Records from a dataset
=== Section Start ===

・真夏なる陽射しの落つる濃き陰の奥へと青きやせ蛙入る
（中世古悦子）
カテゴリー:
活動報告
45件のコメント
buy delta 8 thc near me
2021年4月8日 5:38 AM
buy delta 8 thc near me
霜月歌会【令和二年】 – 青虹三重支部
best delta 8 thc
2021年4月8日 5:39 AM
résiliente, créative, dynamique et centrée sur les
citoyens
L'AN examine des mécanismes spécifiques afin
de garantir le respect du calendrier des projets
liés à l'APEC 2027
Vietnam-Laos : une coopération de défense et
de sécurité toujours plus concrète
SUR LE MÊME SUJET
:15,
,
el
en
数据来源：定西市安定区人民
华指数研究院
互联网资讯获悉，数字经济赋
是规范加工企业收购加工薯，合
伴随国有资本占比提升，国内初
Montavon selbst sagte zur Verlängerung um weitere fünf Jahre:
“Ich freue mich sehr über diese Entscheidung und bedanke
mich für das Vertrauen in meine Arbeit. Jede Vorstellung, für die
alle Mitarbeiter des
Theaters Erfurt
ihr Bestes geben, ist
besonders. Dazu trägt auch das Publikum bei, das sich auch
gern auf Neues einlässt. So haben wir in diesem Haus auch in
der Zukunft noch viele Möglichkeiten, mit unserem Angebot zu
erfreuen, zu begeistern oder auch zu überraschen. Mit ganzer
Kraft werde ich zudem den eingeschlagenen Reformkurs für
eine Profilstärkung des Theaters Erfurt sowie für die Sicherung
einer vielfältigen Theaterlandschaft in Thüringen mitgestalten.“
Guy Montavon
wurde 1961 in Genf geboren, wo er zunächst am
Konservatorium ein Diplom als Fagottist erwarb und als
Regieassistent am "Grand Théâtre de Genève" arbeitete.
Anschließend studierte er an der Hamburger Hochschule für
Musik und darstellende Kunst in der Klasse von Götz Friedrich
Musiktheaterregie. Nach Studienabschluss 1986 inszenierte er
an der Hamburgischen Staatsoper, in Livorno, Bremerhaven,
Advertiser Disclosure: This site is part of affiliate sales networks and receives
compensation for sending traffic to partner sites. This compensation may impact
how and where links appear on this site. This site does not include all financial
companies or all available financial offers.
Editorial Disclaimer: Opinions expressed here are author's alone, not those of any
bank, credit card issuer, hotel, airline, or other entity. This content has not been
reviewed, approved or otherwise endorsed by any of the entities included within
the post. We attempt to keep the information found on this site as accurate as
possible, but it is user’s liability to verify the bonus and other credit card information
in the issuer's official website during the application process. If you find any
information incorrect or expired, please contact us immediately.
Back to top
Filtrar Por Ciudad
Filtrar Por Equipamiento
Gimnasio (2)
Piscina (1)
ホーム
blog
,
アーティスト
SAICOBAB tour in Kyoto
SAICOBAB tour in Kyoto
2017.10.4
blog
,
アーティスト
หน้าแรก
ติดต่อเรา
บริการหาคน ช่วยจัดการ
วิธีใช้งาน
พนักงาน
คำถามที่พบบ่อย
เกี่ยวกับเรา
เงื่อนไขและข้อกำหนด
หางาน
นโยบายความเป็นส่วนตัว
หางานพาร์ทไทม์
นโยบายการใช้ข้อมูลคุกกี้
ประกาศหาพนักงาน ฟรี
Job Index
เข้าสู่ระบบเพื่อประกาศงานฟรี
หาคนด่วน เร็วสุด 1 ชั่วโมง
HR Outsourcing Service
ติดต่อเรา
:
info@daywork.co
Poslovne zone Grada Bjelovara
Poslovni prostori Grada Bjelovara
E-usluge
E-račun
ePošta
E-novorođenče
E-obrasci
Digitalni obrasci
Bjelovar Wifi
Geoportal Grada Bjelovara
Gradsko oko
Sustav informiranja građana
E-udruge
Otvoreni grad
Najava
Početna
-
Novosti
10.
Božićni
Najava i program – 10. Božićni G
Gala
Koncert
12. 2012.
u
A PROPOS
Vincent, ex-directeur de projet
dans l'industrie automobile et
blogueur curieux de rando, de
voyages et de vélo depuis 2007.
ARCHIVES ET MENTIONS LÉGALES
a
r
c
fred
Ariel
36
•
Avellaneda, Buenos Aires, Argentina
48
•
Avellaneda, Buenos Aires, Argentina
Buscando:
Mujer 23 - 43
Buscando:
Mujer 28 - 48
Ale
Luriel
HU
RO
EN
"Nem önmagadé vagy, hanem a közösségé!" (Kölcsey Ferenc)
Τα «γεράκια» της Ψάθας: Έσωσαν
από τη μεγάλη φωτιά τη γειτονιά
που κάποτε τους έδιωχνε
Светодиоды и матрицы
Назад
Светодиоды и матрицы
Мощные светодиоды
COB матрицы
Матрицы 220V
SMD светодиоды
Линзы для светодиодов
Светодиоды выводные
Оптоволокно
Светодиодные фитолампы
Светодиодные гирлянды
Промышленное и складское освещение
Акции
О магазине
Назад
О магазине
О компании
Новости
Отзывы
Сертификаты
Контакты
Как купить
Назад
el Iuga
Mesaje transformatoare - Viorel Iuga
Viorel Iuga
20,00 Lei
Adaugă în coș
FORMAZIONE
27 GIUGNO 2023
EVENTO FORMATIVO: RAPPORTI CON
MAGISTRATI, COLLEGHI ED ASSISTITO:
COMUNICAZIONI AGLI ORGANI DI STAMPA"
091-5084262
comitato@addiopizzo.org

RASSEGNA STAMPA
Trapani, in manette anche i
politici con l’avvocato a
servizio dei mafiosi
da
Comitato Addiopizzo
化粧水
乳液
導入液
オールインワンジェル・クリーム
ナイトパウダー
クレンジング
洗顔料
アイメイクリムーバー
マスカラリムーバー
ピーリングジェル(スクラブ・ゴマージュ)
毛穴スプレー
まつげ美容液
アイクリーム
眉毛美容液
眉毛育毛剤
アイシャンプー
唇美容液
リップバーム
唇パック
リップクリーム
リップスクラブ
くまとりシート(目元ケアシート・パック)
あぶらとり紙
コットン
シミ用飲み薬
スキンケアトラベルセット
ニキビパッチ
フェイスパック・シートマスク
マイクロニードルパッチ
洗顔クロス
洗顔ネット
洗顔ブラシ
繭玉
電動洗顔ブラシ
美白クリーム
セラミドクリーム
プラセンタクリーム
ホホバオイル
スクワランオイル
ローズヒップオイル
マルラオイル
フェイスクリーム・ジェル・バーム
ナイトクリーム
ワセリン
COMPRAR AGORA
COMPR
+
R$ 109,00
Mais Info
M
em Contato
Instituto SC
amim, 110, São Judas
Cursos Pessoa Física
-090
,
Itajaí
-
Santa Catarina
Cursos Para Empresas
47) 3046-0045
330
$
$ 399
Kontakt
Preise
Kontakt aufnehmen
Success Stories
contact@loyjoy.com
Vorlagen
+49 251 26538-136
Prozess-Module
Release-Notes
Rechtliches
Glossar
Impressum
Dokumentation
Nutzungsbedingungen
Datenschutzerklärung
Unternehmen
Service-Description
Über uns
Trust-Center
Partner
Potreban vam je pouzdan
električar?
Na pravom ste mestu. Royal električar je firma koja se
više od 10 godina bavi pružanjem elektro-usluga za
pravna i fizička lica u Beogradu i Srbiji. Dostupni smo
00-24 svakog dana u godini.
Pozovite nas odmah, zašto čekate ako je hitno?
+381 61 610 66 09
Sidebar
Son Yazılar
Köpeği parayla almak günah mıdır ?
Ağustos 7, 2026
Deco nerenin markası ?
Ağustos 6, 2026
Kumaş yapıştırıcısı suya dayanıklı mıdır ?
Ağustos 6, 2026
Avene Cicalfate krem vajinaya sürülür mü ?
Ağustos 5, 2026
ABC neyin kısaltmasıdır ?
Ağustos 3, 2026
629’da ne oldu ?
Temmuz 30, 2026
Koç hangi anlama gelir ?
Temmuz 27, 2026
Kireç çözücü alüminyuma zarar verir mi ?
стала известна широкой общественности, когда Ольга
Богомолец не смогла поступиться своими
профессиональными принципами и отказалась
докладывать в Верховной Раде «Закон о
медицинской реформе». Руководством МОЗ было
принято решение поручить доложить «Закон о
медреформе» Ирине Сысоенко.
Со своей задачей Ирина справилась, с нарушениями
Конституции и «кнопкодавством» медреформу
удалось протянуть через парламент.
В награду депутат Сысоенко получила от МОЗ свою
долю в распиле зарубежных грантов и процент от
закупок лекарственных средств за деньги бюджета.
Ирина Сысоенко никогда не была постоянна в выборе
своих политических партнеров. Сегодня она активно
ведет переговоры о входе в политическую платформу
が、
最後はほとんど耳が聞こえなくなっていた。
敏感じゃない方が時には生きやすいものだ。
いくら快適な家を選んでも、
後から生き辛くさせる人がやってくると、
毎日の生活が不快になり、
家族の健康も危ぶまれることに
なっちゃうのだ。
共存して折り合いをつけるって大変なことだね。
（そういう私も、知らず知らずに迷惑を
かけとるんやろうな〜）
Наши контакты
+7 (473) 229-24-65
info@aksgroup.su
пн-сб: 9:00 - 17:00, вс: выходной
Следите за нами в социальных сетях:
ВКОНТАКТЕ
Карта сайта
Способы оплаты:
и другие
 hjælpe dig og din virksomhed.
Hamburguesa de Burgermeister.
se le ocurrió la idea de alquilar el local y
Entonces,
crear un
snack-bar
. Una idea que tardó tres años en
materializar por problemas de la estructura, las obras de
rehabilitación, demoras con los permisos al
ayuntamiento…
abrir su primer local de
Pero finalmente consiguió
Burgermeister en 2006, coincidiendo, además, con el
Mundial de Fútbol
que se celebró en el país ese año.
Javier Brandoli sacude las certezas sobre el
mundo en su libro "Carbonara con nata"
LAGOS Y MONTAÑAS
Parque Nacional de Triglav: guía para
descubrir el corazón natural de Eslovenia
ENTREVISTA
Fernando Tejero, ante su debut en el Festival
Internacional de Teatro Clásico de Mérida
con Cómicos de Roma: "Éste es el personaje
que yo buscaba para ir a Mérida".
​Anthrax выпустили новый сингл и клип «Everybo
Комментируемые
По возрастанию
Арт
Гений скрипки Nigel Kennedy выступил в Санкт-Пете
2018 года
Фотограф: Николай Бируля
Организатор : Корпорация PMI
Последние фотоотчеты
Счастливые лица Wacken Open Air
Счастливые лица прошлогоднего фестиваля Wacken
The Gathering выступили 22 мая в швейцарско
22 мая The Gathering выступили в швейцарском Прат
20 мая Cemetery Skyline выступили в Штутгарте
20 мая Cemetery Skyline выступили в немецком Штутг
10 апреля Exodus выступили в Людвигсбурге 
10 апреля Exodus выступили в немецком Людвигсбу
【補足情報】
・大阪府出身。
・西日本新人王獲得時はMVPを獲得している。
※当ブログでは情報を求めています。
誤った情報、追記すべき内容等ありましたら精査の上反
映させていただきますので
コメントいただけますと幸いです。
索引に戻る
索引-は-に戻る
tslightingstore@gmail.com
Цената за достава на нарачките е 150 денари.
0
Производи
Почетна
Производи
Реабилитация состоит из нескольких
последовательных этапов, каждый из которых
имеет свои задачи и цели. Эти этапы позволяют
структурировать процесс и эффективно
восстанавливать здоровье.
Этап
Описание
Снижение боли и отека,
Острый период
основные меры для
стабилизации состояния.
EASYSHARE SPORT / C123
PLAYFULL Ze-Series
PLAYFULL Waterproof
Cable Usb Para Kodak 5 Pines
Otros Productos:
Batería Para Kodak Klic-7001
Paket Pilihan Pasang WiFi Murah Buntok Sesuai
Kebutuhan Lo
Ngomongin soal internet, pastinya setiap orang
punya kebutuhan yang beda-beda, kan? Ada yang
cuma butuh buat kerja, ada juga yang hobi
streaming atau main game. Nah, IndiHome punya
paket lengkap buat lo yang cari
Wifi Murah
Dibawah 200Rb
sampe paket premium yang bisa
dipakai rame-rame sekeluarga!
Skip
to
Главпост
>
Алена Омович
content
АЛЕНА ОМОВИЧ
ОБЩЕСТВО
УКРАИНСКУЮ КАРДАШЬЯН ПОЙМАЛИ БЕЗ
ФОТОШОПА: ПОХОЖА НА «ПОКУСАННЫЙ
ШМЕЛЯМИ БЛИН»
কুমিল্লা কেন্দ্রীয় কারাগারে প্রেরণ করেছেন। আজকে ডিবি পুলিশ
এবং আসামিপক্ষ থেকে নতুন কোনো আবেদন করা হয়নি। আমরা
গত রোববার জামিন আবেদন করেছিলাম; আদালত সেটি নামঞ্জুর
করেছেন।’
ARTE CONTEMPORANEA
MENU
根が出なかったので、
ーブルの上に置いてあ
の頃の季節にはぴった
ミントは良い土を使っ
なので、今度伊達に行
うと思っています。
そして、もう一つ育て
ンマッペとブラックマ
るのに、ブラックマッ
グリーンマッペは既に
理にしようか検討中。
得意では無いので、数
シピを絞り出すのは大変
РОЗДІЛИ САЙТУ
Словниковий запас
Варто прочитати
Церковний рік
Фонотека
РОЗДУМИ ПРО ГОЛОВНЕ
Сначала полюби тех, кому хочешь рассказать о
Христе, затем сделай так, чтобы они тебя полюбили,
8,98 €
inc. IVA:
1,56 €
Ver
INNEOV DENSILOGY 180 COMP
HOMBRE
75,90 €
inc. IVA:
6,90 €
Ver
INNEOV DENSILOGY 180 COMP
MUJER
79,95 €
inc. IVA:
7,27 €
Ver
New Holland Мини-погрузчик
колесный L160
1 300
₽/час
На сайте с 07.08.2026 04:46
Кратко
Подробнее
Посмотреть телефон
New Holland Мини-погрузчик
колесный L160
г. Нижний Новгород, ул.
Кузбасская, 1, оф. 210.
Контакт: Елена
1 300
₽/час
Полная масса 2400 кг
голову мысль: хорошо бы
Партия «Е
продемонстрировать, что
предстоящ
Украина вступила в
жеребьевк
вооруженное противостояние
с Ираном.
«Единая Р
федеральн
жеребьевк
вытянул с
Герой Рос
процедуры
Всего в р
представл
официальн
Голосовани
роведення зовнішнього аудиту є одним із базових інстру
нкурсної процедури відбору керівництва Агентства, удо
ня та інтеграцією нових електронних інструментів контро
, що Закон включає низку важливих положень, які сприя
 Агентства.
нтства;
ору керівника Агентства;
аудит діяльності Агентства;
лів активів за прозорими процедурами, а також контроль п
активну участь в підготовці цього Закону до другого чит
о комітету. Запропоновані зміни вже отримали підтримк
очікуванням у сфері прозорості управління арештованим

=== Section End ===

Above are the lines; repeat exactly the ones from the line containing "最後はほとんど耳が聞こえなくなっていた。" down to the line containing "rehabilitación, demoras con los permisos al", both inclusive.

● **Task answer**
最後はほとんど耳が聞こえなくなっていた。
敏感じゃない方が時には生きやすいものだ。
いくら快適な家を選んでも、
後から生き辛くさせる人がやってくると、
毎日の生活が不快になり、
家族の健康も危ぶまれることに
なっちゃうのだ。
共存して折り合いをつけるって大変なことだね。
（そういう私も、知らず知らずに迷惑を
かけとるんやろうな〜）
Наши контакты
+7 (473) 229-24-65
info@aksgroup.su
пн-сб: 9:00 - 17:00, вс: выходной
Следите за нами в социальных сетях:
ВКОНТАКТЕ
Карта сайта
Способы оплаты:
и другие
 hjælpe dig og din virksomhed.
Hamburguesa de Burgermeister.
se le ocurrió la idea de alquilar el local y
Entonces,
crear un
snack-bar
. Una idea que tardó tres años en
materializar por problemas de la estructura, las obras de
rehabilitación, demoras con los permisos al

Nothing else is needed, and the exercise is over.